String SYS_System_ProcessorLoad             "Charge processeur"                         { channel="mqtt:topic:28bdcded6f:mem_monitor:value", autoupdate="false" }

The item state is logged in OH when it exceeds 50% using a rule.

@rule("test.mem_monitor", description=u"Memory monitor", tags=[])
@when("Item SYS_System_ProcessorLoad received update")
def test_mem_monitor(event):
    cpu = float(event.itemState.toString().split(" ")[2].replace("%", ""))
    if cpu <= 25 :
        test_mem_monitor.log.debug(cpu)
    elif cpu > 25 and cpu < 50:
        test_mem_monitor.log.warning(cpu)
    elif cpu >= 50:
        test_mem_monitor.log.error(cpu)

Looking at the log after the cpu over-usage occurred allows identifying which bindings / scripts where triggered right before the issue.
Bingo: one of my threads started in a rule fires an exception which is not logged.

May that help anyone having this type of issue.

matt1 · January 4, 2022, 10:18pm

Do you mind posting the rule that was the cause?
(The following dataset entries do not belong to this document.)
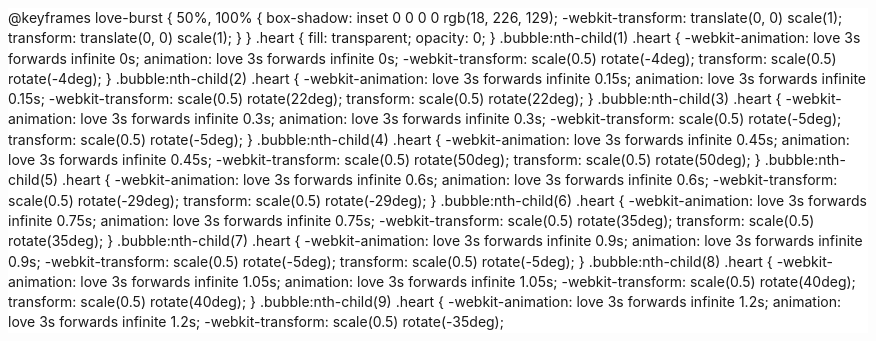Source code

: @keyframes love-burst {
  50%,
  100% {
    box-shadow: inset 0 0 0 0 rgb(18, 226, 129);
    -webkit-transform: translate(0, 0) scale(1);
    transform: translate(0, 0) scale(1);
  }
}
.heart {
  fill: transparent;
  opacity: 0;
}
.bubble:nth-child(1) .heart {
  -webkit-animation: love 3s forwards infinite 0s;
  animation: love 3s forwards infinite 0s;
  -webkit-transform: scale(0.5) rotate(-4deg);
  transform: scale(0.5) rotate(-4deg);
}
.bubble:nth-child(2) .heart {
  -webkit-animation: love 3s forwards infinite 0.15s;
  animation: love 3s forwards infinite 0.15s;
  -webkit-transform: scale(0.5) rotate(22deg);
  transform: scale(0.5) rotate(22deg);
}
.bubble:nth-child(3) .heart {
  -webkit-animation: love 3s forwards infinite 0.3s;
  animation: love 3s forwards infinite 0.3s;
  -webkit-transform: scale(0.5) rotate(-5deg);
  transform: scale(0.5) rotate(-5deg);
}
.bubble:nth-child(4) .heart {
  -webkit-animation: love 3s forwards infinite 0.45s;
  animation: love 3s forwards infinite 0.45s;
  -webkit-transform: scale(0.5) rotate(50deg);
  transform: scale(0.5) rotate(50deg);
}
.bubble:nth-child(5) .heart {
  -webkit-animation: love 3s forwards infinite 0.6s;
  animation: love 3s forwards infinite 0.6s;
  -webkit-transform: scale(0.5) rotate(-29deg);
  transform: scale(0.5) rotate(-29deg);
}
.bubble:nth-child(6) .heart {
  -webkit-animation: love 3s forwards infinite 0.75s;
  animation: love 3s forwards infinite 0.75s;
  -webkit-transform: scale(0.5) rotate(35deg);
  transform: scale(0.5) rotate(35deg);
}
.bubble:nth-child(7) .heart {
  -webkit-animation: love 3s forwards infinite 0.9s;
  animation: love 3s forwards infinite 0.9s;
  -webkit-transform: scale(0.5) rotate(-5deg);
  transform: scale(0.5) rotate(-5deg);
}
.bubble:nth-child(8) .heart {
  -webkit-animation: love 3s forwards infinite 1.05s;
  animation: love 3s forwards infinite 1.05s;
  -webkit-transform: scale(0.5) rotate(40deg);
  transform: scale(0.5) rotate(40deg);
}
.bubble:nth-child(9) .heart {
  -webkit-animation: love 3s forwards infinite 1.2s;
  animation: love 3s forwards infinite 1.2s;
  -webkit-transform: scale(0.5) rotate(-35deg);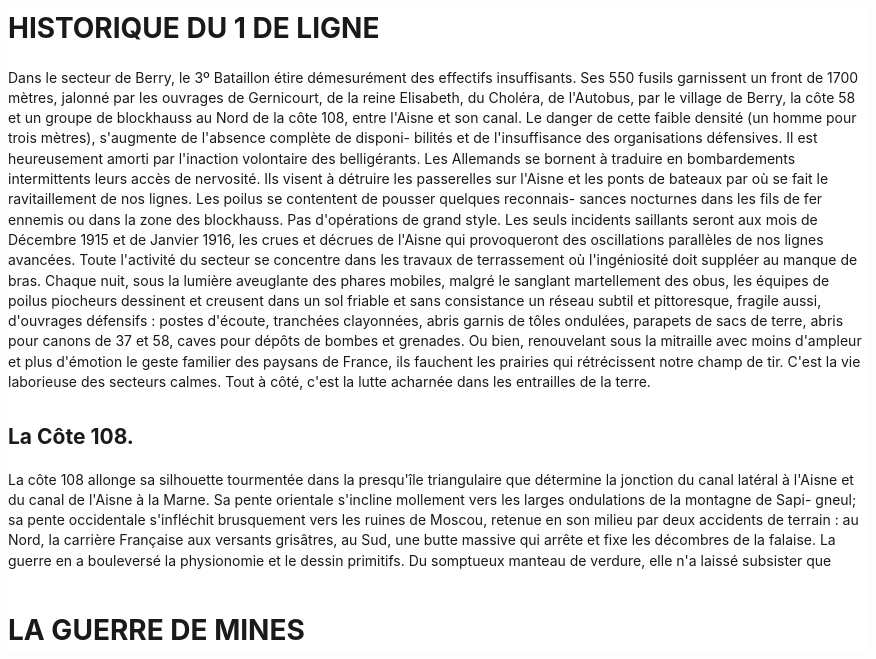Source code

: 
# HISTORIQUE DU 1 DE LIGNE

Dans le secteur de Berry, le 3º Bataillon étire démesurément
des effectifs insuffisants. Ses 550 fusils garnissent un front de 1700
mètres, jalonné par les ouvrages de Gernicourt, de la reine
Elisabeth, du Choléra, de l'Autobus, par le village de Berry, la
côte 58 et un groupe de blockhauss au Nord de la côte 108, entre
l'Aisne et son canal. Le danger de cette faible densité (un homme
pour trois mètres), s'augmente de l'absence complète de disponi-
bilités et de l'insuffisance des organisations défensives. Il est
heureusement amorti par l'inaction volontaire des belligérants. Les
Allemands se bornent à traduire en bombardements intermittents
leurs accès de nervosité. Ils visent à détruire les passerelles sur
l'Aisne et les ponts de bateaux par où se fait le ravitaillement de
nos lignes. Les poilus se contentent de pousser quelques reconnais-
sances nocturnes dans les fils de fer ennemis ou dans la zone des
blockhauss. Pas d'opérations de grand style. Les seuls incidents
saillants seront aux mois de Décembre 1915 et de Janvier 1916,
les crues et décrues de l'Aisne qui provoqueront des oscillations
parallèles de nos lignes avancées.
Toute l'activité du secteur se concentre dans les travaux de
terrassement où l'ingéniosité doit suppléer au manque de bras.
Chaque nuit, sous la lumière aveuglante des phares mobiles, malgré
le sanglant martellement des obus, les équipes de poilus piocheurs
dessinent et creusent dans un sol friable et sans consistance un
réseau subtil et pittoresque, fragile aussi, d'ouvrages défensifs :
postes d'écoute, tranchées clayonnées, abris garnis de tôles
ondulées, parapets de sacs de terre, abris pour canons de 37 et 58,
caves pour dépôts de bombes et grenades. Ou bien, renouvelant
sous la mitraille avec moins d'ampleur et plus d'émotion le geste
familier des paysans de France, ils fauchent les prairies qui
rétrécissent notre champ de tir. C'est la vie laborieuse des secteurs
calmes.
Tout à côté, c'est la lutte acharnée dans les entrailles de la
terre.

## La Côte 108.

La côte 108 allonge sa silhouette tourmentée dans la presqu'île
triangulaire que détermine la jonction du canal latéral à l'Aisne
et du canal de l'Aisne à la Marne. Sa pente orientale s'incline
mollement vers les larges ondulations de la montagne de Sapi-
gneul; sa pente occidentale s'infléchit brusquement vers les ruines
de Moscou, retenue en son milieu par deux accidents de terrain :
au Nord, la carrière Française aux versants grisâtres, au Sud,
une butte massive qui arrête et fixe les décombres de la falaise.
La guerre en a bouleversé la physionomie et le dessin primitifs.
Du somptueux manteau de verdure, elle n'a laissé subsister que

# LA GUERRE DE MINES
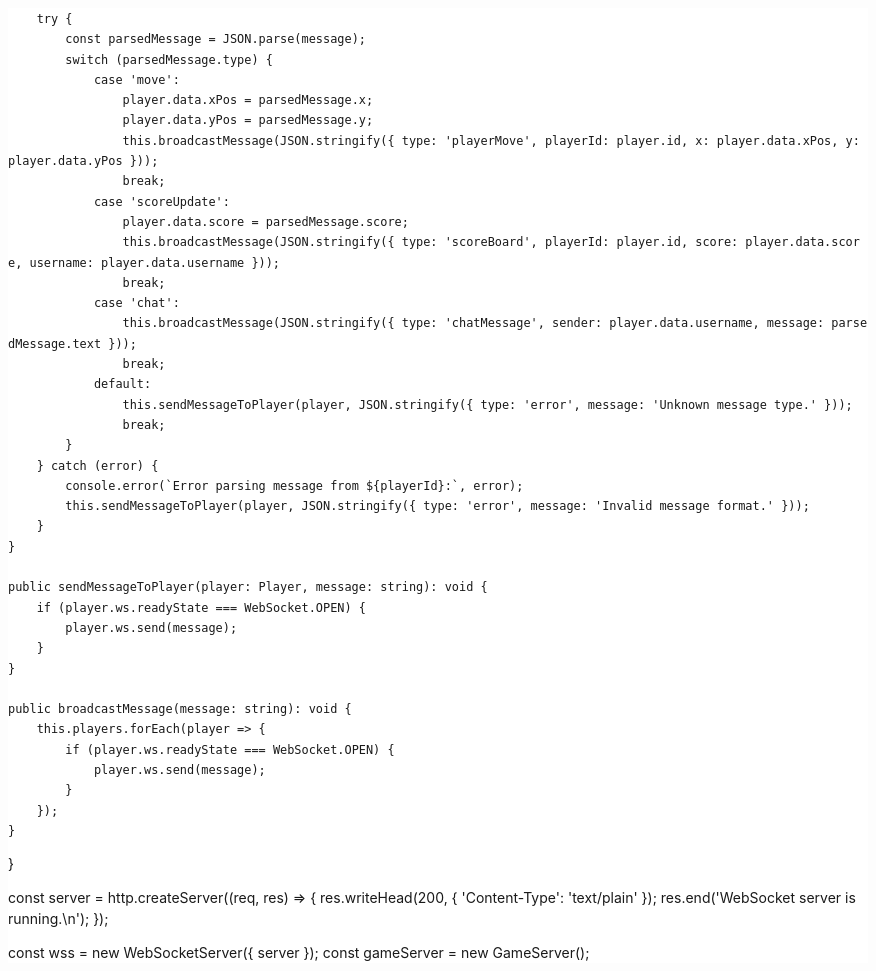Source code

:         try {
            const parsedMessage = JSON.parse(message);
            switch (parsedMessage.type) {
                case 'move':
                    player.data.xPos = parsedMessage.x;
                    player.data.yPos = parsedMessage.y;
                    this.broadcastMessage(JSON.stringify({ type: 'playerMove', playerId: player.id, x: player.data.xPos, y: player.data.yPos }));
                    break;
                case 'scoreUpdate':
                    player.data.score = parsedMessage.score;
                    this.broadcastMessage(JSON.stringify({ type: 'scoreBoard', playerId: player.id, score: player.data.score, username: player.data.username }));
                    break;
                case 'chat':
                    this.broadcastMessage(JSON.stringify({ type: 'chatMessage', sender: player.data.username, message: parsedMessage.text }));
                    break;
                default:
                    this.sendMessageToPlayer(player, JSON.stringify({ type: 'error', message: 'Unknown message type.' }));
                    break;
            }
        } catch (error) {
            console.error(`Error parsing message from ${playerId}:`, error);
            this.sendMessageToPlayer(player, JSON.stringify({ type: 'error', message: 'Invalid message format.' }));
        }
    }

    public sendMessageToPlayer(player: Player, message: string): void {
        if (player.ws.readyState === WebSocket.OPEN) {
            player.ws.send(message);
        }
    }

    public broadcastMessage(message: string): void {
        this.players.forEach(player => {
            if (player.ws.readyState === WebSocket.OPEN) {
                player.ws.send(message);
            }
        });
    }
}

const server = http.createServer((req, res) => {
    res.writeHead(200, { 'Content-Type': 'text/plain' });
    res.end('WebSocket server is running.\n');
});

const wss = new WebSocketServer({ server });
const gameServer = new GameServer();
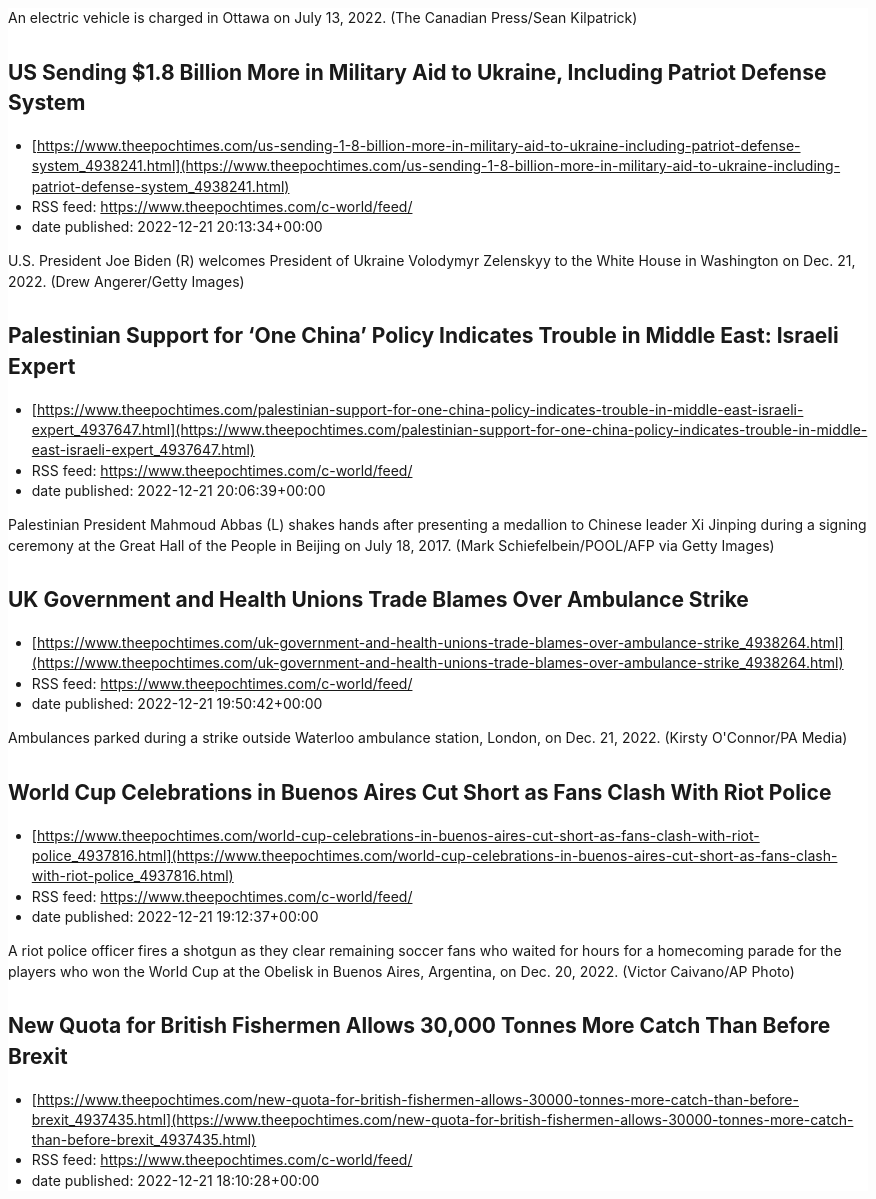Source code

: An electric vehicle is charged in Ottawa on July 13, 2022. (The Canadian Press/Sean Kilpatrick)

## US Sending $1.8 Billion More in Military Aid to Ukraine, Including Patriot Defense System
 - [https://www.theepochtimes.com/us-sending-1-8-billion-more-in-military-aid-to-ukraine-including-patriot-defense-system_4938241.html](https://www.theepochtimes.com/us-sending-1-8-billion-more-in-military-aid-to-ukraine-including-patriot-defense-system_4938241.html)
 - RSS feed: https://www.theepochtimes.com/c-world/feed/
 - date published: 2022-12-21 20:13:34+00:00

U.S. President Joe Biden (R) welcomes President of Ukraine Volodymyr Zelenskyy to the White House in Washington on Dec. 21, 2022. (Drew Angerer/Getty Images)

## Palestinian Support for ‘One China’ Policy Indicates Trouble in Middle East: Israeli Expert
 - [https://www.theepochtimes.com/palestinian-support-for-one-china-policy-indicates-trouble-in-middle-east-israeli-expert_4937647.html](https://www.theepochtimes.com/palestinian-support-for-one-china-policy-indicates-trouble-in-middle-east-israeli-expert_4937647.html)
 - RSS feed: https://www.theepochtimes.com/c-world/feed/
 - date published: 2022-12-21 20:06:39+00:00

Palestinian President Mahmoud Abbas (L) shakes hands after presenting a medallion to Chinese leader Xi Jinping during a signing ceremony at the Great Hall of the People in Beijing on July 18, 2017. (Mark Schiefelbein/POOL/AFP via Getty Images)

## UK Government and Health Unions Trade Blames Over Ambulance Strike
 - [https://www.theepochtimes.com/uk-government-and-health-unions-trade-blames-over-ambulance-strike_4938264.html](https://www.theepochtimes.com/uk-government-and-health-unions-trade-blames-over-ambulance-strike_4938264.html)
 - RSS feed: https://www.theepochtimes.com/c-world/feed/
 - date published: 2022-12-21 19:50:42+00:00

Ambulances parked during a strike outside Waterloo ambulance station, London, on Dec. 21, 2022. (Kirsty O'Connor/PA Media)

## World Cup Celebrations in Buenos Aires Cut Short as Fans Clash With Riot Police
 - [https://www.theepochtimes.com/world-cup-celebrations-in-buenos-aires-cut-short-as-fans-clash-with-riot-police_4937816.html](https://www.theepochtimes.com/world-cup-celebrations-in-buenos-aires-cut-short-as-fans-clash-with-riot-police_4937816.html)
 - RSS feed: https://www.theepochtimes.com/c-world/feed/
 - date published: 2022-12-21 19:12:37+00:00

A riot police officer fires a shotgun as they clear remaining soccer fans who waited for hours for a homecoming parade for the players who won the World Cup at the Obelisk in Buenos Aires, Argentina, on Dec. 20, 2022. (Victor Caivano/AP Photo)

## New Quota for British Fishermen Allows 30,000 Tonnes More Catch Than Before Brexit
 - [https://www.theepochtimes.com/new-quota-for-british-fishermen-allows-30000-tonnes-more-catch-than-before-brexit_4937435.html](https://www.theepochtimes.com/new-quota-for-british-fishermen-allows-30000-tonnes-more-catch-than-before-brexit_4937435.html)
 - RSS feed: https://www.theepochtimes.com/c-world/feed/
 - date published: 2022-12-21 18:10:28+00:00
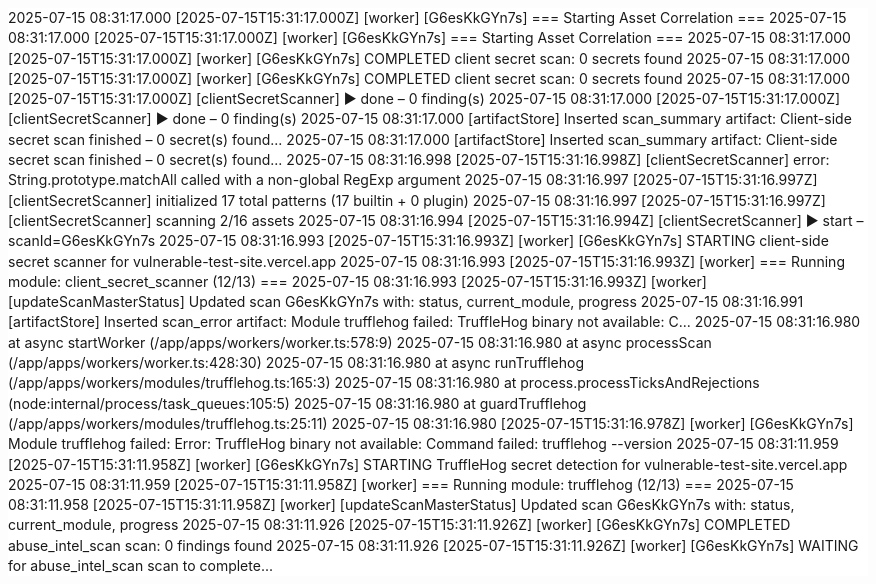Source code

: 2025-07-15 08:31:17.000	
[2025-07-15T15:31:17.000Z] [worker] [G6esKkGYn7s] === Starting Asset Correlation ===
2025-07-15 08:31:17.000	
[2025-07-15T15:31:17.000Z] [worker] [G6esKkGYn7s] === Starting Asset Correlation ===
2025-07-15 08:31:17.000	
[2025-07-15T15:31:17.000Z] [worker] [G6esKkGYn7s] COMPLETED client secret scan: 0 secrets found
2025-07-15 08:31:17.000	
[2025-07-15T15:31:17.000Z] [worker] [G6esKkGYn7s] COMPLETED client secret scan: 0 secrets found
2025-07-15 08:31:17.000	
[2025-07-15T15:31:17.000Z] [clientSecretScanner] ▶ done – 0 finding(s)
2025-07-15 08:31:17.000	
[2025-07-15T15:31:17.000Z] [clientSecretScanner] ▶ done – 0 finding(s)
2025-07-15 08:31:17.000	
[artifactStore] Inserted scan_summary artifact: Client-side secret scan finished – 0 secret(s) found...
2025-07-15 08:31:17.000	
[artifactStore] Inserted scan_summary artifact: Client-side secret scan finished – 0 secret(s) found...
2025-07-15 08:31:16.998	
[2025-07-15T15:31:16.998Z] [clientSecretScanner] error: String.prototype.matchAll called with a non-global RegExp argument
2025-07-15 08:31:16.997	
[2025-07-15T15:31:16.997Z] [clientSecretScanner] initialized 17 total patterns (17 builtin + 0 plugin)
2025-07-15 08:31:16.997	
[2025-07-15T15:31:16.997Z] [clientSecretScanner] scanning 2/16 assets
2025-07-15 08:31:16.994	
[2025-07-15T15:31:16.994Z] [clientSecretScanner] ▶ start – scanId=G6esKkGYn7s
2025-07-15 08:31:16.993	
[2025-07-15T15:31:16.993Z] [worker] [G6esKkGYn7s] STARTING client-side secret scanner for vulnerable-test-site.vercel.app
2025-07-15 08:31:16.993	
[2025-07-15T15:31:16.993Z] [worker] === Running module: client_secret_scanner (12/13) ===
2025-07-15 08:31:16.993	
[2025-07-15T15:31:16.993Z] [worker] [updateScanMasterStatus] Updated scan G6esKkGYn7s with: status, current_module, progress
2025-07-15 08:31:16.991	
[artifactStore] Inserted scan_error artifact: Module trufflehog failed: TruffleHog binary not available: C...
2025-07-15 08:31:16.980	
at async startWorker (/app/apps/workers/worker.ts:578:9)
2025-07-15 08:31:16.980	
at async processScan (/app/apps/workers/worker.ts:428:30)
2025-07-15 08:31:16.980	
at async runTrufflehog (/app/apps/workers/modules/trufflehog.ts:165:3)
2025-07-15 08:31:16.980	
at process.processTicksAndRejections (node:internal/process/task_queues:105:5)
2025-07-15 08:31:16.980	
at guardTrufflehog (/app/apps/workers/modules/trufflehog.ts:25:11)
2025-07-15 08:31:16.980	
[2025-07-15T15:31:16.978Z] [worker] [G6esKkGYn7s] Module trufflehog failed: Error: TruffleHog binary not available: Command failed: trufflehog --version
2025-07-15 08:31:11.959	
[2025-07-15T15:31:11.958Z] [worker] [G6esKkGYn7s] STARTING TruffleHog secret detection for vulnerable-test-site.vercel.app
2025-07-15 08:31:11.959	
[2025-07-15T15:31:11.958Z] [worker] === Running module: trufflehog (12/13) ===
2025-07-15 08:31:11.958	
[2025-07-15T15:31:11.958Z] [worker] [updateScanMasterStatus] Updated scan G6esKkGYn7s with: status, current_module, progress
2025-07-15 08:31:11.926	
[2025-07-15T15:31:11.926Z] [worker] [G6esKkGYn7s] COMPLETED abuse_intel_scan scan: 0 findings found
2025-07-15 08:31:11.926	
[2025-07-15T15:31:11.926Z] [worker] [G6esKkGYn7s] WAITING for abuse_intel_scan scan to complete...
Good to hear it is sorted. The rules now have a pause button which is very handy to disable a rule for a period of time.

wawa79 · January 4, 2022, 11:39pm

Indeed, the threading issue was not directly in a rule but in a Jython library used by the rule.
That library implements a Python Run(Thread) class which provides a convenient execution scheduler:

Run.schedule(myfunction, [args]).delay(delay_secs).repeat(repeat_secs).stopafter(stop_aftersecs) to schedule a call in the future (typically SendCommand, PostUpdate or any callable function)
Run[myfunc].stop() to cancel any on-going scheduled function

I use it as a replacement for the java Timer class which does not behave as expected from Jython.

Andrew_Rowe · January 5, 2022, 12:08am

ok, so solved right?
please put [SOLVED] in your thread title so folks know this is a resolved issue

hafniumzinc · January 5, 2022, 7:08am

The OP can just click the tick icon on the post which solves the issue. This will add a solved symbol to the title. No need to manually edit the title.

Andrew_Rowe · January 5, 2022, 12:36pm

even better!

system · February 16, 2022, 4:37am

This topic was automatically closed 41 days after the last reply. New replies are no longer allowed.